Judge Ezra examined the calculations set forth by the defendants in regards to the amount in controversy. The defendants asserted that the five million dollar minimum is met my adding together the categories of damages. Judge Ezra, however, negated each element of the calculations set forth by the defendants. The Judge stated that the defendants’ calculations called for too much extrapolation and speculation for the court to determine with a legal certainty the number of pets affected. For instance, the Judge stated that calculations did not account for the fact that Hawaii may have a smaller percentage households owning cats and dogs compared to the rest of the nation since Hawaii is a unique island state, which imposes a quarantine on cats and dogs brought into the state.
Contrary to the defendants’ arguments, the Judge stated that the defendants could have provided data which would help determine their market share. They could have provided information from their customers regarding the sales price of the pet food and how much pet food was sold during the time period at issue. He concluded that the defendants were in a better position than the plaintiffs to make such a request of their customers, gather such information and present it to the Court. Additionally, the defendants could have presented evidence from their own records of the number of units of products they sold to Hawaii retailers, defendants’ wholesale price, and the number of units of their products that were recalled. This type of evidence would have certainly been more reliable than the extrapolations and calculations set forth by the defendants.

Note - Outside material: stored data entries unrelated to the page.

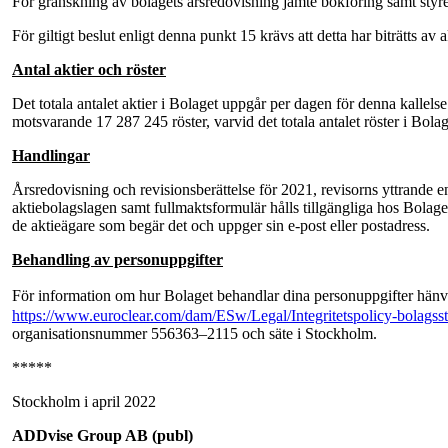
För granskning av bolagets årsredovisning jämte bokföring samt styrel
För giltigt beslut enligt denna punkt 15 krävs att detta har biträtts 
Antal aktier och röster
Det totala antalet aktier i Bolaget uppgår per dagen för denna kallels
motsvarande 17 287 245 röster, varvid det totala antalet röster i Bola
Handlingar
Årsredovisning och revisionsberättelse för 2021, revisorns yttrande en
aktiebolagslagen samt fullmaktsformulär hålls tillgängliga hos Bola
de aktieägare som begär det och uppger sin e-post eller postadress.
Behandling av personuppgifter
För information om hur Bolaget behandlar dina personuppgifter hänvis
https://www.euroclear.com/dam/ESw/Legal/Integritetspolicy-bolags
organisationsnummer 556363–2115 och säte i Stockholm.
*****
Stockholm i april 2022
ADDvise Group AB (publ)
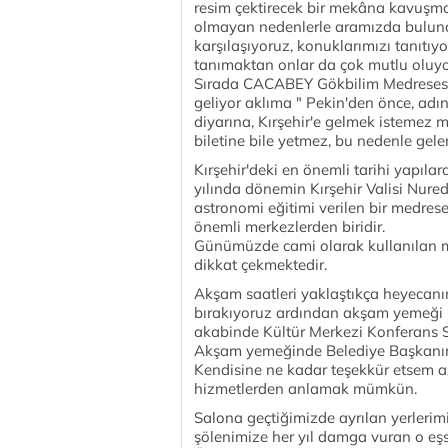
resim çektirecek bir mekâna kavuşman
olmayan nedenlerle aramızda buluna
karşılaşıyoruz, konuklarımızı tanıtı
tanımaktan onlar da çok mutlu oluyo
Sırada CACABEY Gökbilim Medresesi 
geliyor aklıma " Pekin'den önce, a
diyarına, Kırşehir'e gelmek istemez
biletine bile yetmez, bu nedenle ge
Kırşehir'deki en önemli tarihi yapı
yılında dönemin Kırşehir Valisi Nure
astronomi eğitimi verilen bir medrese 
önemli merkezlerden biridir.
Günümüzde cami olarak kullanılan me
dikkat çekmektedir.
Akşam saatleri yaklaştıkça heyecanımı
bırakıyoruz ardından akşam yemeği iç
akabinde Kültür Merkezi Konferans 
Akşam yemeğinde Belediye Başkanımız
Kendisine ne kadar teşekkür etsem azd
hizmetlerden anlamak mümkün.
Salona geçtiğimizde ayrılan yerlerim
şölenimize her yıl damga vuran o eş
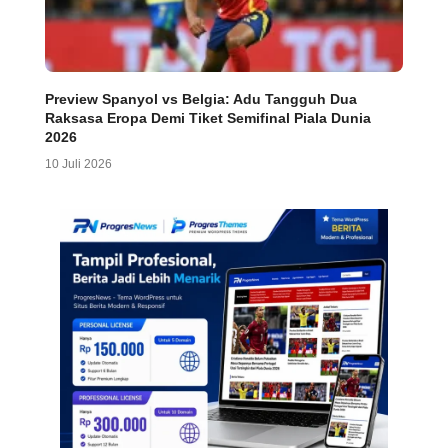
Preview Spanyol vs Belgia: Adu Tangguh Dua
Raksasa Eropa Demi Tiket Semifinal Piala Dunia
2026
10 Juli 2026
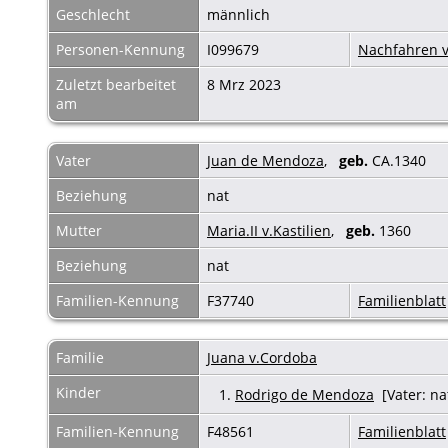
Geschlecht
männlich
Personen-Kennung
I099679
Nachfahren v
Zuletzt bearbeitet
8 Mrz 2023
am
Vater
Juan de Mendoza
,
geb.
CA.1340
Beziehung
nat
Mutter
Maria.II v.Kastilien
,
geb.
1360
Beziehung
nat
Familien-Kennung
F37740
Familienblatt
Familie
Juana v.Cordoba
Kinder
1.
Rodrigo de Mendoza
[Vater: na
Familien-Kennung
F48561
Familienblatt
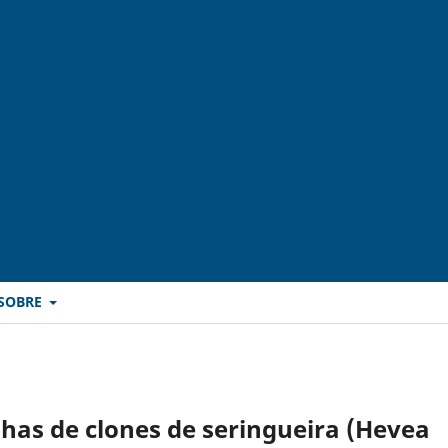
SOBRE
lhas de clones de seringueira (Hevea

Citing Guglielmino, Judge Ezra stated that the Ninth Circuit has held that where the complaint specifically states that damages are less than the jurisdiction threshold for diversity cases, but does not specify a total amount in controversy, and the complaint is unclear or ambiguous as to the amount pled, a preponderance of the evidence standard applies. (Editors’ Note: See the CAFA Law Blog analysis of Guglielmino posted on November 6, 2007). In the instant case, however, the plaintiffs made clear in their complaint that the amount in controversy does not exceed five million dollars. The Judge held that the plaintiffs’ complaint was not ambiguous regarding the amount in controversy because the plaintiffs specifically states that the amount in controversy was less than the jurisdictional amount required, therefore, the legal certainty standard applied. The Judge did state, however, that even if the preponderance of the evidence standard applied, defendants could not meet the burden for the same reasons stated by the court.